Set associative cache...

Really confusing the way I've been taught this... wondered if anyone could help me out...

A given processor accesses memory using 32-bit addresses. Suppose there is a cache between the processor and main memory of 512 bytes total size and with a line size of 8 bytes. For each of the following cache architectures specify how the 32-bit address would be used by the address translation mechanism in the cache:

2 way set associative
4 way set associative

The diagram I took from the board doesn't seem to make much sense to me...

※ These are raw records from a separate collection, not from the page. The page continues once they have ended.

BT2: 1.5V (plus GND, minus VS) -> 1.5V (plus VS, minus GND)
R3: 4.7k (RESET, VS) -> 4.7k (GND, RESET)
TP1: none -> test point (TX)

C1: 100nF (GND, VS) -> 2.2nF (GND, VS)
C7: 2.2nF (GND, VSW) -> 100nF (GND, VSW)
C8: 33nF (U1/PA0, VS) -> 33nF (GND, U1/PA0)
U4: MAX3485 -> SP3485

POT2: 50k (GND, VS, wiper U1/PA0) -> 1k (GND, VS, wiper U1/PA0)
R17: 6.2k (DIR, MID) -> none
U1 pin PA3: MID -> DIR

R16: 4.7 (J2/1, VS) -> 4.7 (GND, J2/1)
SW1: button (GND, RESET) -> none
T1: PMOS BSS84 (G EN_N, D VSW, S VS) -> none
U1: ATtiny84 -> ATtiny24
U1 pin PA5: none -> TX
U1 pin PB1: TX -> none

For 2 way, there's 1 bit for the word, 1 bit for something else and 30 bits for the tag...?

Reply 1

tcassey

How many sets are there in the cache? Once you have worked that out you can calculate how many bits you need for the index.

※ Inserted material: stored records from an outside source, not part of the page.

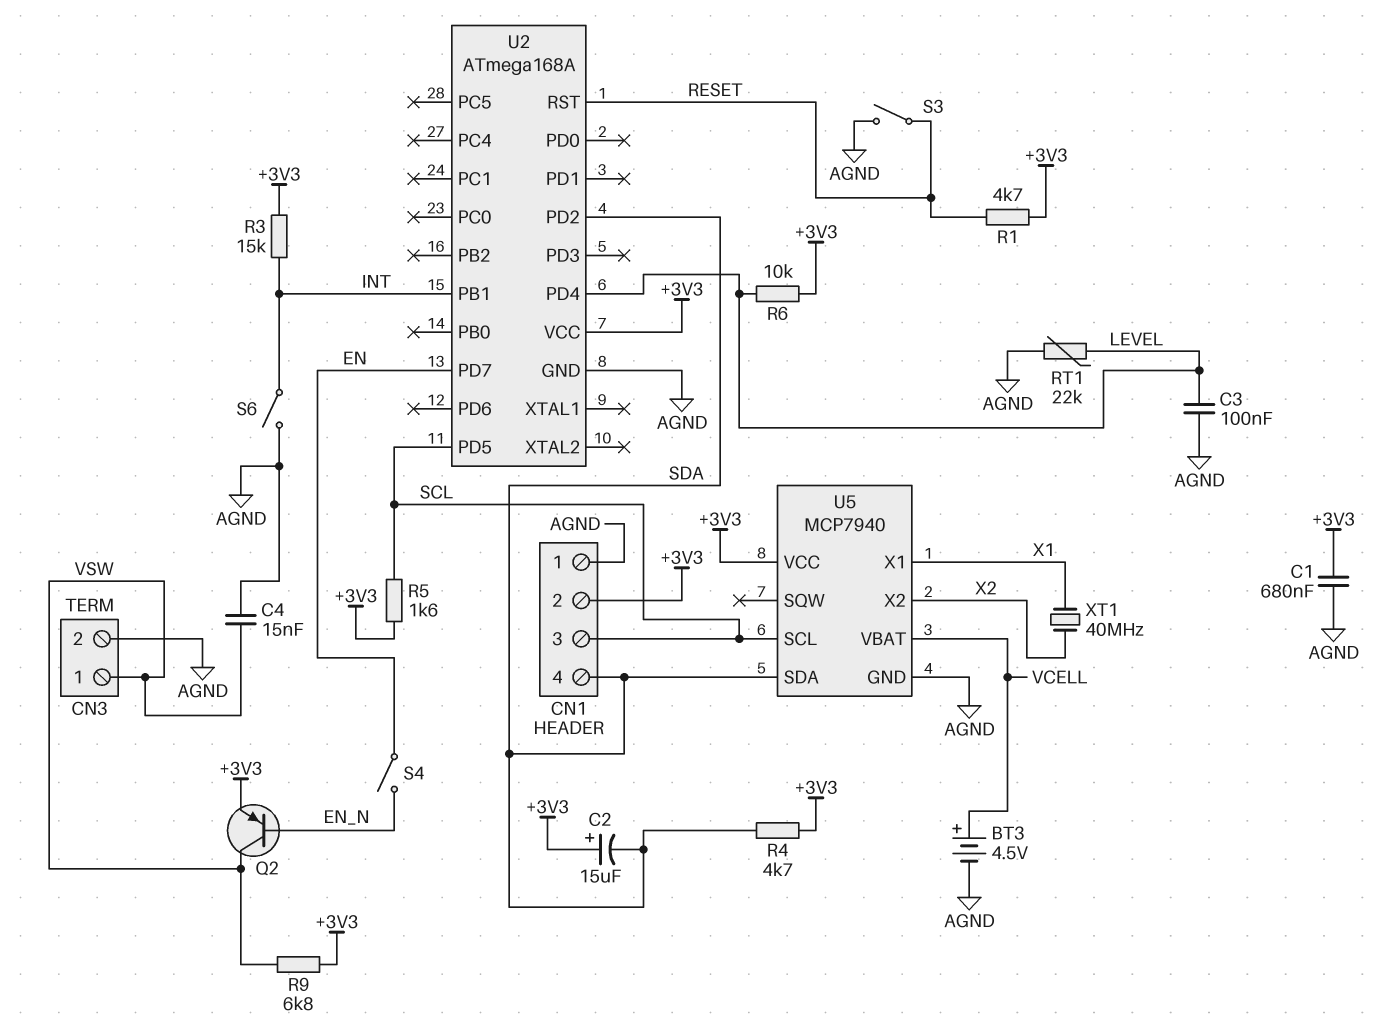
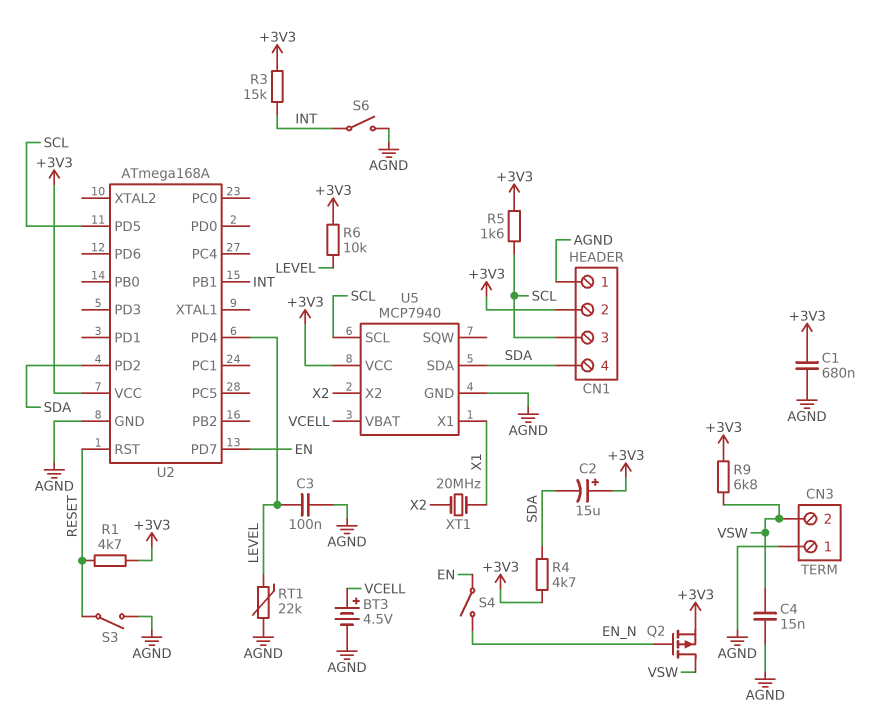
CN3 pin 1: VSW -> AGND
CN3 pin 2: AGND -> VSW
Q2: PNP (B EN_N, C VSW, E +3V3) -> PMOS (G EN_N, D VSW, S +3V3)
XT1: 40MHz (X1, X2) -> 20MHz (X1, X2)

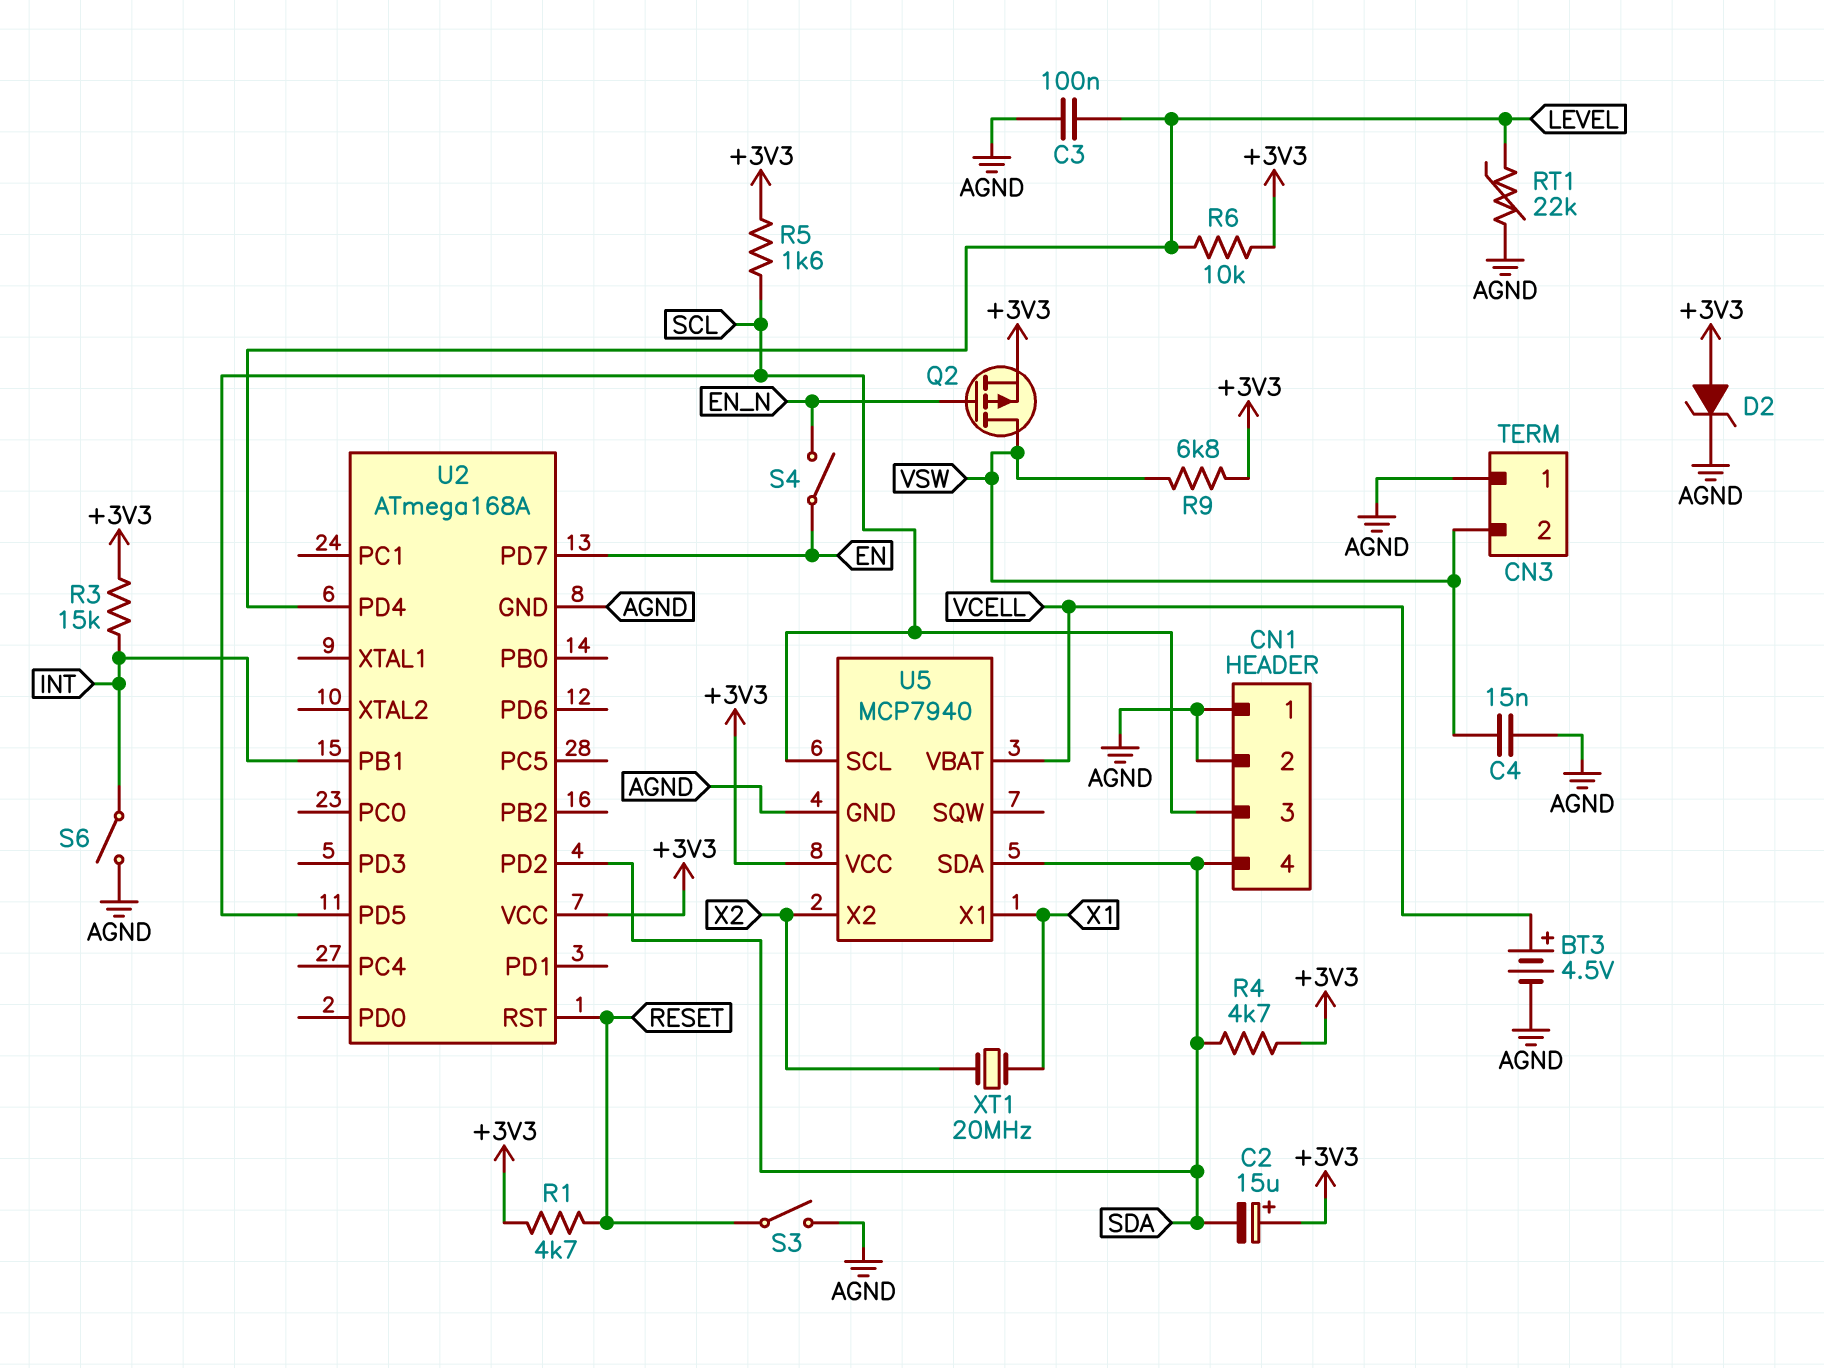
C1: 680nF (+3V3, AGND) -> none
CN1 pin 2: +3V3 -> AGND
D2: none -> zener (A +3V3, K AGND)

How many bytes are there in each line? This tells you how many bits you need for byte level addressing.

What is left over? The tag

Hope that helps, if not let me know and ill draw a picture .. they always help.

Reply 2

EvenStevens

Well on a line size of 8 bytes, that's 64 bits per line.

And number of sets in the cache is 2 or 4, relating to my question... right?

Reply 3

tcassey

2 or 4 is the size of each set, the number of sets can be thought of as the number of bins, each bin must have an index which is some number of bits long. We know the cache has size 512 bytes, for the 2 way set associative cache each set contains 2 words, and each word is 8 bytes. So if n is the number of bins we know 2 * 8 * n = 512. Once you know n you can calculate how many bits are needed to index each of the bins.

Reply 4

EvenStevens

Okay so there's 8 bytes in a line, and 512 bytes in total. So looks somewhat like that ^ ?

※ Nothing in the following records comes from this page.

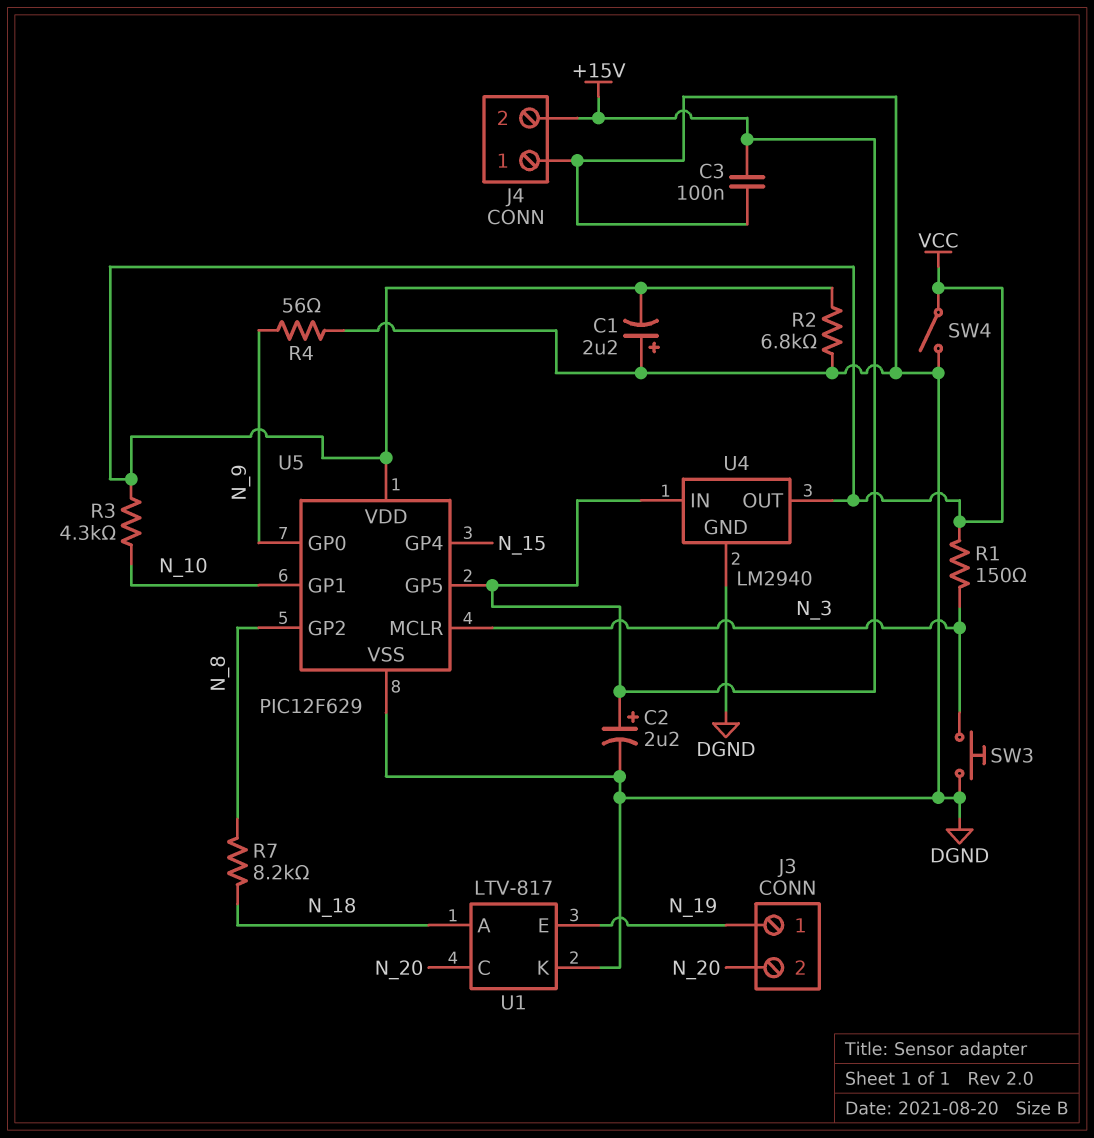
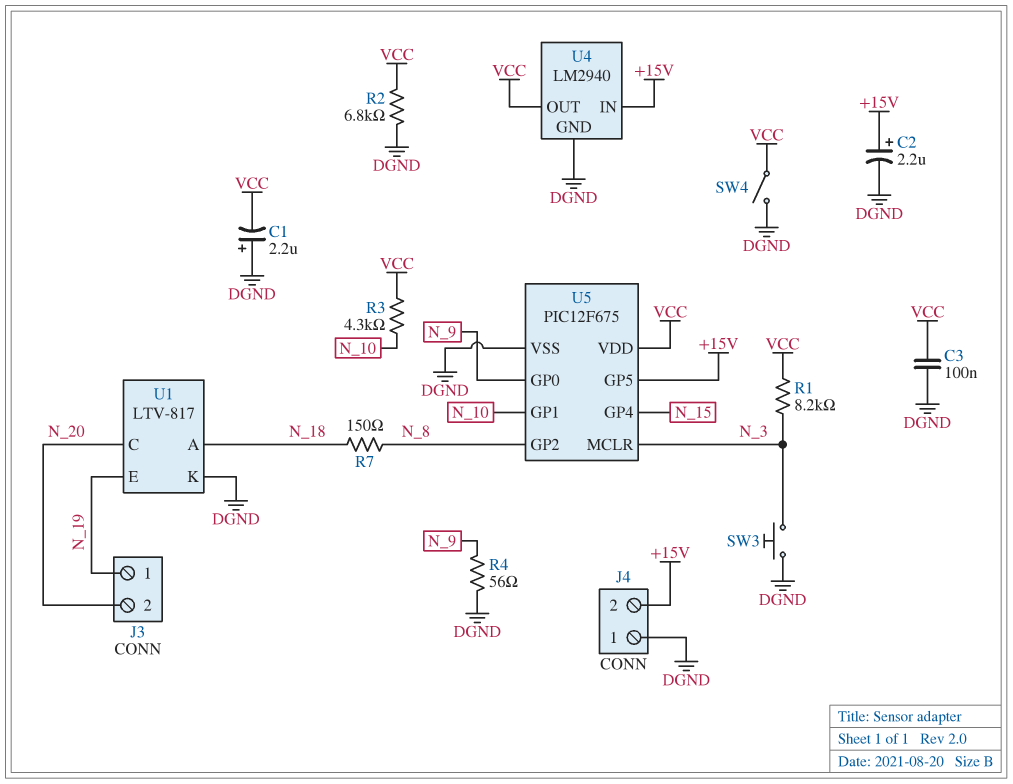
C3: 100nF (+15V, DGND) -> 100nF (DGND, VCC)
R1: 150 (N_3, VCC) -> 8.2k (N_3, VCC)
R7: 8.2k (N_8, N_18) -> 150 (N_8, N_18)
U5: PIC12F629 -> PIC12F675

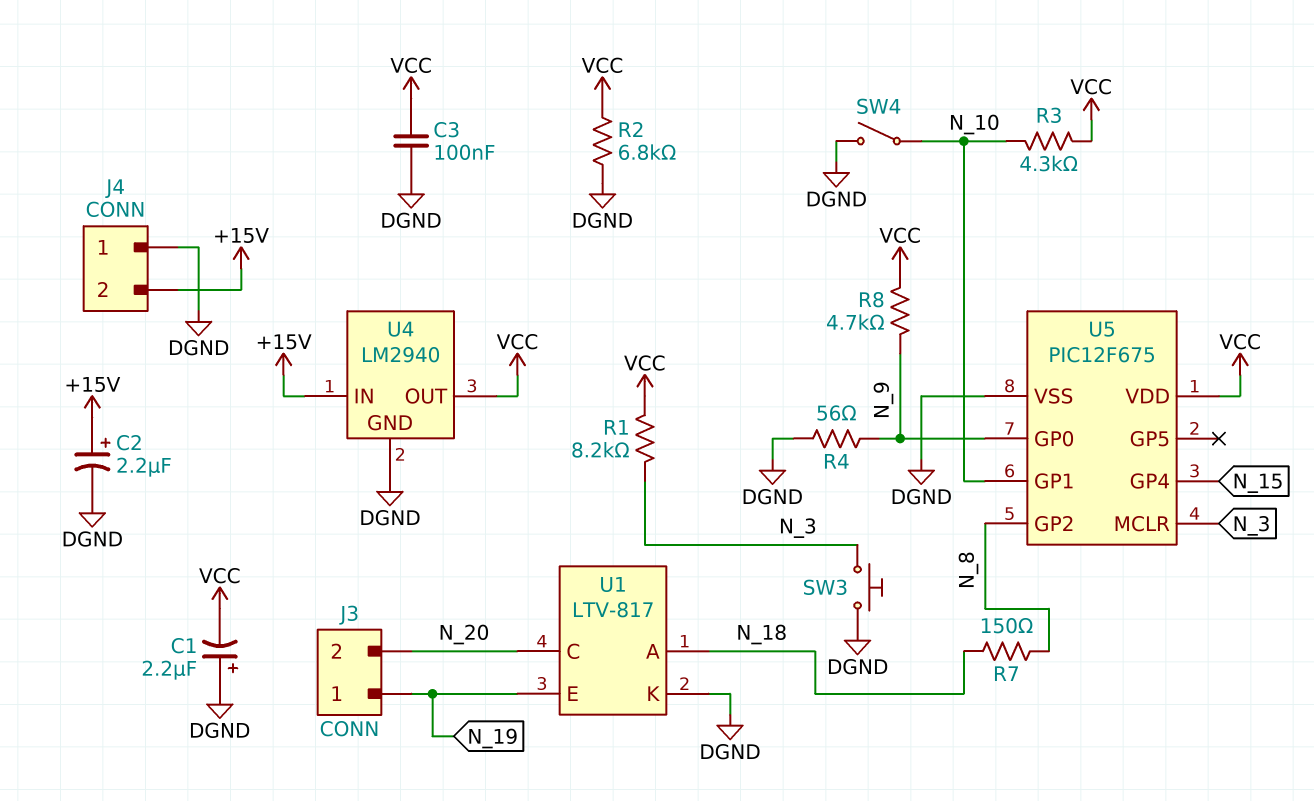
R8: none -> 4.7k (N_9, VCC)
SW4: switch (DGND, VCC) -> switch (DGND, N_10)
U5 pin GP5: +15V -> none

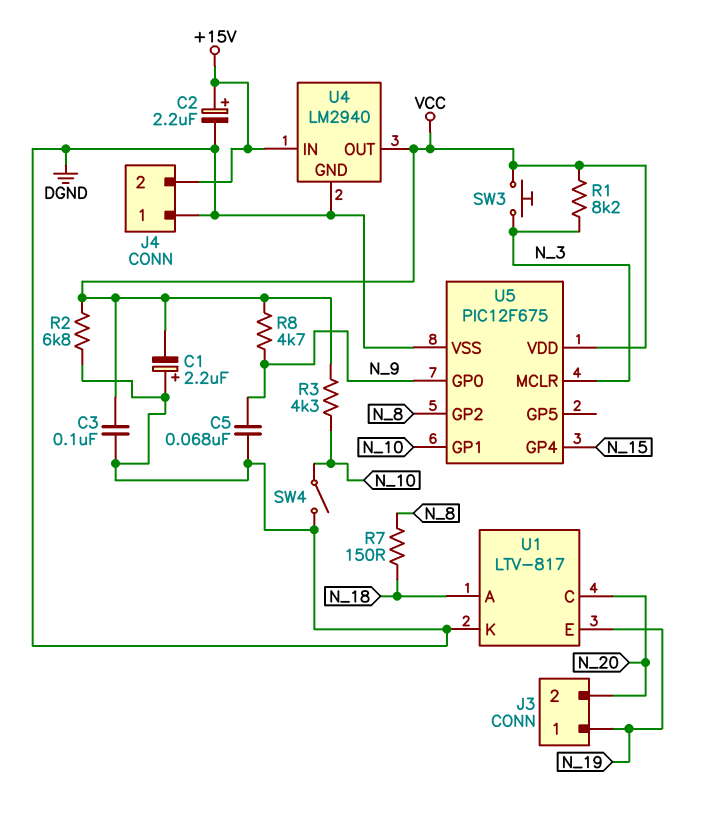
C5: none -> 68nF (DGND, N_9)
R4: 56 (DGND, N_9) -> none
SW3: button (DGND, N_3) -> button (N_3, VCC)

And from what I got from the board, a 2 way associative address translation looks like...

But I don't...get how there's only 1 bit for a word. Or is that 2 bits for 2 words? *head melts*

Reply 5

tcassey

Sorry for the delay, for some reason I cant sign into either snow or ice. Anyway I've uploaded a drawing to Fluff can be accessed from https://www.bris.ac.uk/fluff/u/tc4124/R5_l5IKTLmYG5wGaWNp6uwBG/ ... you need to sign in to access it. If that doesn't work PM me your email address and I'll email it to you or we can just wait until I can upload it.

So, given my diagram can you redraw your break down of the address.

Reply 6

laser

A word's normally 4 bytes, isn't it?

Reply 7

tcassey

Not necessarily most modern desktop computers are now 64 bit architecture so an 8 byte word ... embedded systems vary more. Id say 16, 32, or 64 bits are the most common word lengths in use nowadays.

Reply 8

laser

Looks like we're both wrong, on Intel 32 and 64-bit systems, a word is 16-bit. For compatibility with the 8086. http://en.wikipedia.org/wiki/Word_(computing)

Reply 9

tcassey

In architecture terms I think the word size is generally taken to be the amount of data processed by the machine, so for a 64 bit processor its 64 bits. My guess is that at the time of 16-bit architecture people associated a 'word' with 16-bits of data and that has stuck around. But arguing semantics probably isn't that important.